Saturday, November 23, 2013

A City That Never Sleeps...And Spirits That Never Quit


It is said that New York City never sleeps.  However, just over a year ago, on October 29th, 2012 the city withstood one of it's toughest natural disasters on record...Hurricane Sandy.  There was additional damages in the surrounding areas of New Jersey, Connecticut and Long Island.  Hurricane Irene had hit the same tri-state area just 14 months earlier.  Most New York City dwellers thought that they would avoid the brunt of damage from Sandy, just as they had did for Irene and a handful of other big hurricanes over the past 30 years.  However, that would not be the case this time.

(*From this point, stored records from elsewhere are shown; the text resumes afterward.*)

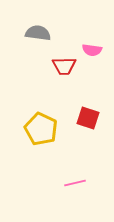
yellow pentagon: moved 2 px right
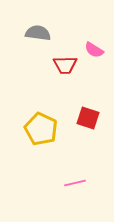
pink semicircle: moved 2 px right; rotated 24 degrees clockwise
red trapezoid: moved 1 px right, 1 px up
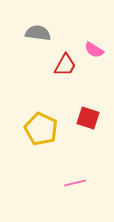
red trapezoid: rotated 60 degrees counterclockwise
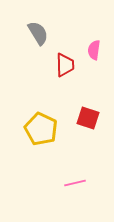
gray semicircle: rotated 50 degrees clockwise
pink semicircle: rotated 66 degrees clockwise
red trapezoid: rotated 30 degrees counterclockwise
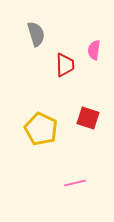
gray semicircle: moved 2 px left, 1 px down; rotated 15 degrees clockwise
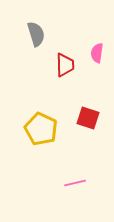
pink semicircle: moved 3 px right, 3 px down
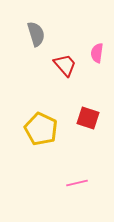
red trapezoid: rotated 40 degrees counterclockwise
pink line: moved 2 px right
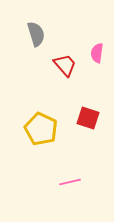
pink line: moved 7 px left, 1 px up
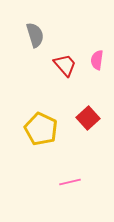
gray semicircle: moved 1 px left, 1 px down
pink semicircle: moved 7 px down
red square: rotated 30 degrees clockwise
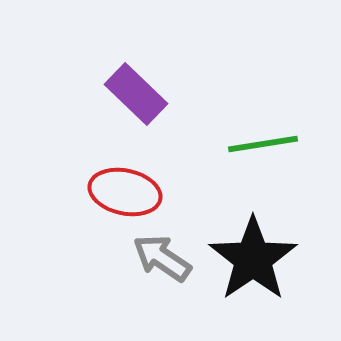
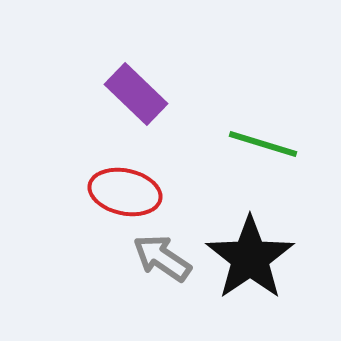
green line: rotated 26 degrees clockwise
black star: moved 3 px left, 1 px up
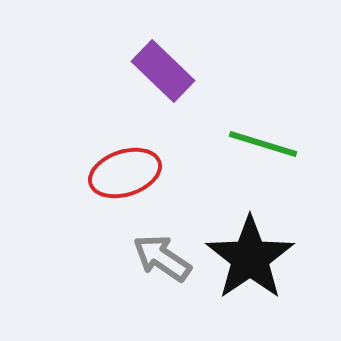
purple rectangle: moved 27 px right, 23 px up
red ellipse: moved 19 px up; rotated 30 degrees counterclockwise
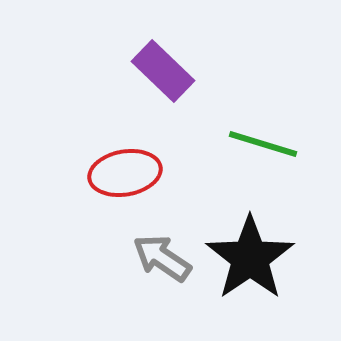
red ellipse: rotated 8 degrees clockwise
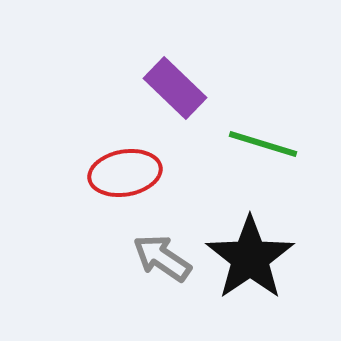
purple rectangle: moved 12 px right, 17 px down
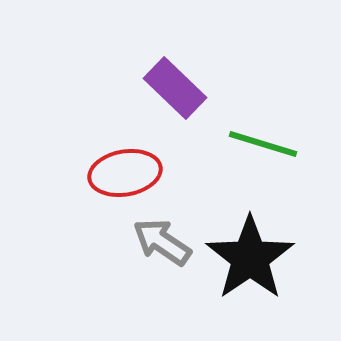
gray arrow: moved 16 px up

This generation of New Yorker City residents will long remember watching both the East River and the Hudson River breaching Manhattan on it's west, south and eastern shorelines.  They will never forget seeing video footage of subway tunnels, as well as the Mid-town and Brooklyn Battery tunnels also under water.  Lastly, who can forget the horrific flood and fires in Breezy Point, Queens?  There's plenty more to point out and many stories to remember from a year ago.  By the time Thanksgiving had come last year, most of us were simply thankful for food, and for being spared from any greater loss of life or property.

I remember visiting my mother last Thanksgiving.  She still resides in Lower Manhattan.  Yes, by Thanksgiving of 2012, the East River waters had long since receded, however, when you walked around downtown and could still see the waterline on the buildings - it brought it all into prospective.  Seeing the FEMA (Federal Emergency Management Agency) generators parked on 34th street, three weeks after Sandy and lines of crookedly parked cars, with condensation filled windows, stretching six or seven blocks - all having signs on them indicating that they were damaged by Sandy and could not be moved - really brought things into perspective that Thanksgiving day.


In spite of it all, New York City is back.    



Just a couple of weeks ago, this past November 8, the Philippines was struck by a typhoon, which packed winds up to 200 miles per hour.  I've known, grown up and even work with friends of Philippian heritage.  On behalf of all New Yorkers and Americans everywhere...I extend condolences and prayers to the survivors and relatives of this disaster.